His most famous client never signed the wall, but in a Plexiglas cylinder the size of a Baskin-Robbins ice cream bucket, there he sits, forever flipping through a copy of Interview. "That's the only hologram Andy Warhol ever posed for," Mr. Sapan said.



President Clinton is Mr. Sapan's most recent celeb, but the youthful-looking hologram seems to date from early in his presidency. So maybe no one's clamoring for a 3-D portrait anymore — Mr. Sapan doesn't mind. He's still got business. He's making a big holographic tweezer for a trade show, and a holographic sandbox for a school in Finland, and, anyway, he's doing what he wanted to do ever since that afternoon with Lennon — ever since his dad brought home a Bell Labs laser beam, in fact.

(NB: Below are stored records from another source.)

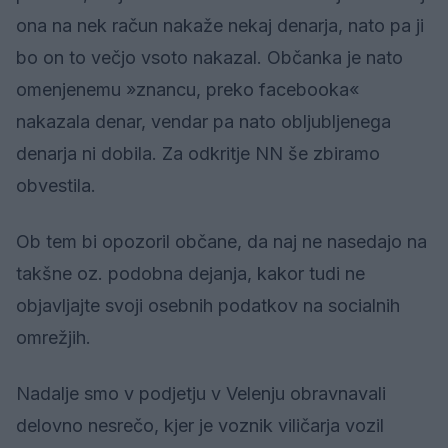
ona na nek račun nakaže nekaj denarja, nato pa ji
bo on to večjo vsoto nakazal. Občanka je nato
omenjenemu »znancu, preko facebooka«
nakazala denar, vendar pa nato obljubljenega
denarja ni dobila. Za odkritje NN še zbiramo
obvestila.
Ob tem bi opozoril občane, da naj ne nasedajo na
takšne oz. podobna dejanja, kakor tudi ne
objavljajte svoji osebnih podatkov na socialnih
omrežjih.
Nadalje smo v podjetju v Velenju obravnavali
delovno nesrečo, kjer je voznik viličarja vozil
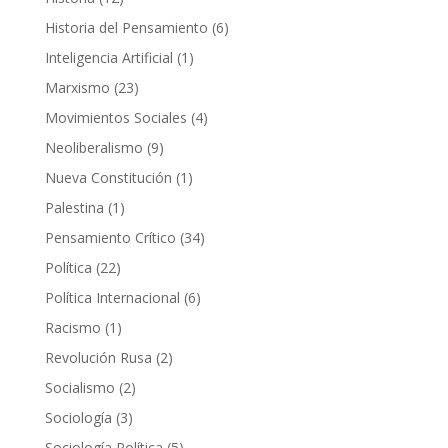
productos
6
Historia del Pensamiento
6
productos
1
Inteligencia Artificial
1
producto
23
Marxismo
23
productos
4
Movimientos Sociales
4
productos
9
Neoliberalismo
9
productos
1
Nueva Constitución
1
producto
1
Palestina
1
producto
34
Pensamiento Crítico
34
productos
22
Política
22
productos
6
Política Internacional
6
productos
1
Racismo
1
producto
2
Revolución Rusa
2
productos
2
Socialismo
2
productos
3
Sociología
3
productos
5
Sociología Política
5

The gallery is open Monday through Friday, between 2 p.m. and 6 p.m (for more info see holographer.com). It's free. And if it looks like no one's there, knock hard. Chances are, the doctor is in.
Tom B.

Dr. Laser in the New York Times!

Post by Tom B. »

Thanks, that was a priceless contribution to the cultural history of holography so far and funny too! I like how she perhaps unwittingly adhered to the journalistic template for lightweight human interest stories, subcategory interviews with eccentric practioners of vanishing crafts.



And the link given in that article works: http://www.holographer.com/
Kaveh

Dr. Laser in the New York Times!

Post by Kaveh »

I remember visiting Jason in his studio in Manhattan in '77 or '78. I seem to remember it was a family business. I think his mum was there, and another family member.



It was my first trip to US actually, and I remember there were so many holographers around NY, I had a hard time fitting them into my schedule.



I went to Dan and Sam's lab too which was nearby (Dan Schweizer and Sam Morée).



I had no idea his web site was holographer.com, till after I chose holographer.org!